START Dataset

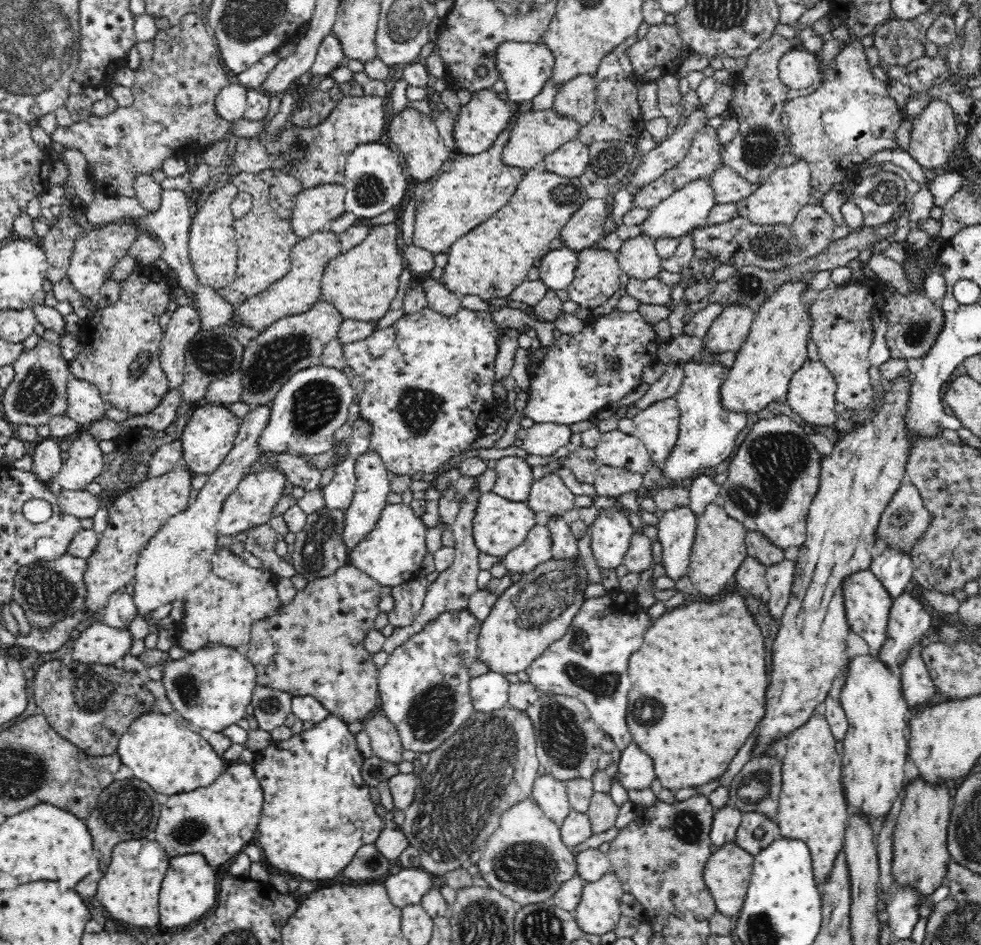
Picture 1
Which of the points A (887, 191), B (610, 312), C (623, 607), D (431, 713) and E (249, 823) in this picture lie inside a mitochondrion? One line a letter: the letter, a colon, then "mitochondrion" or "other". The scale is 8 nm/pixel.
A: mitochondrion
B: other
C: other
D: mitochondrion
E: other

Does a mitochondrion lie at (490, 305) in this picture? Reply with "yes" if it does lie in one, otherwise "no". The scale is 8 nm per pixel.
no

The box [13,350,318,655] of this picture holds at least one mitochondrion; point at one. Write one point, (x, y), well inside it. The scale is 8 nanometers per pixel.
(46, 592)

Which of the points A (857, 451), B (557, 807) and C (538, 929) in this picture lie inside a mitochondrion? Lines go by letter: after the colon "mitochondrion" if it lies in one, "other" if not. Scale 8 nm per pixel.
A: other
B: other
C: mitochondrion

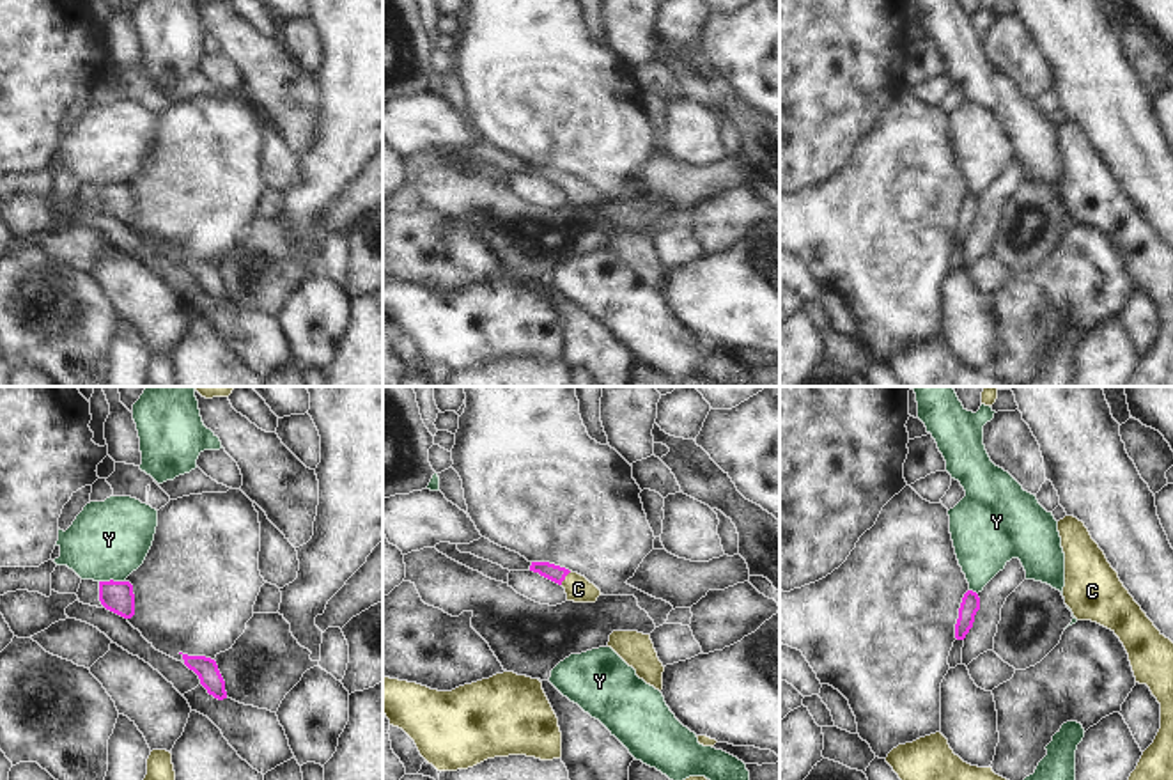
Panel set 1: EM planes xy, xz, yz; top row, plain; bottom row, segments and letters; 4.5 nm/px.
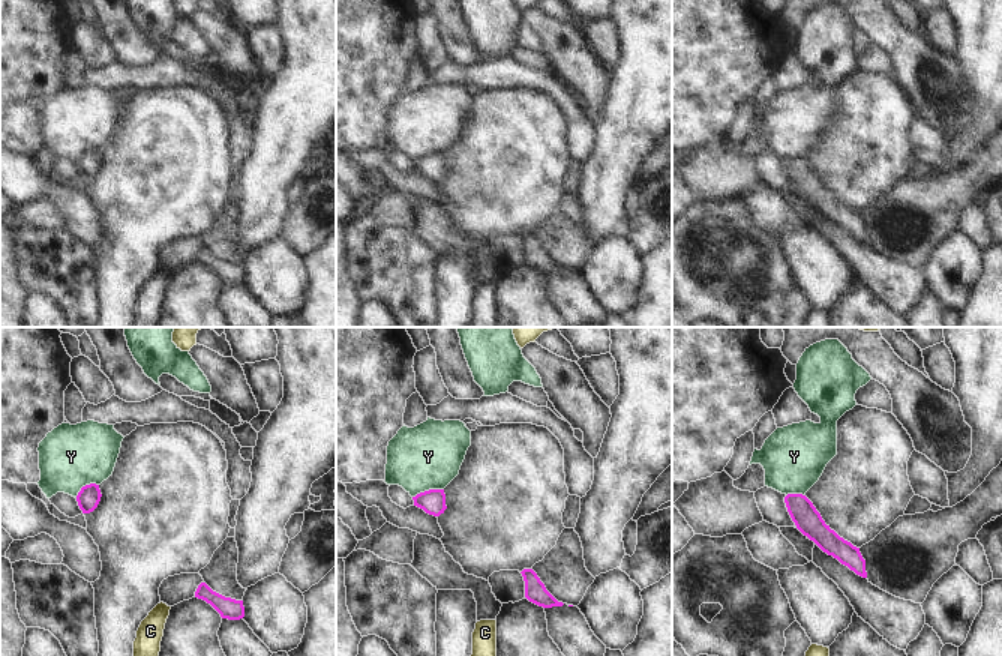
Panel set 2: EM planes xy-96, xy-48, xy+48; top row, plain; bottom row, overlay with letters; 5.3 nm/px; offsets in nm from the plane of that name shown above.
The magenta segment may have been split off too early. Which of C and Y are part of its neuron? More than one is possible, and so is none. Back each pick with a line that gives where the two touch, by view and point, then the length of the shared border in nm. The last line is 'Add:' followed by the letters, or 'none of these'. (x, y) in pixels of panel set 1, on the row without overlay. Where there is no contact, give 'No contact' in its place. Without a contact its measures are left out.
C: Touches magenta at xz (564, 181). Shared border 80 nm
Add: C

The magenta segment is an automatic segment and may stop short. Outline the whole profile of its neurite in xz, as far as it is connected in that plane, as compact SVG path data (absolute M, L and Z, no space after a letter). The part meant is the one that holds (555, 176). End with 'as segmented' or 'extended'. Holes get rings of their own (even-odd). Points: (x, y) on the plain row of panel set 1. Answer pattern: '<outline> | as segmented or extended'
M532 165L530 174L562 188L567 197L567 204L574 206L595 206L601 193L590 186L585 179L572 176L565 170L549 165Z | extended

END Dataset

→ **Problem description**:
If a picture sits between the line containing "Which of the points A (857, 451), B" and the line containing "Panel set 1: EM", leave it out, and return the lines of that range above exactly, both ends included.

→ **Response area**:
Which of the points A (857, 451), B (557, 807) and C (538, 929) in this picture lie inside a mitochondrion? Lines go by letter: after the colon "mitochondrion" if it lies in one, "other" if not. Scale 8 nm per pixel.
A: other
B: other
C: mitochondrion

Panel set 1: EM planes xy, xz, yz; top row, plain; bottom row, segments and letters; 4.5 nm/px.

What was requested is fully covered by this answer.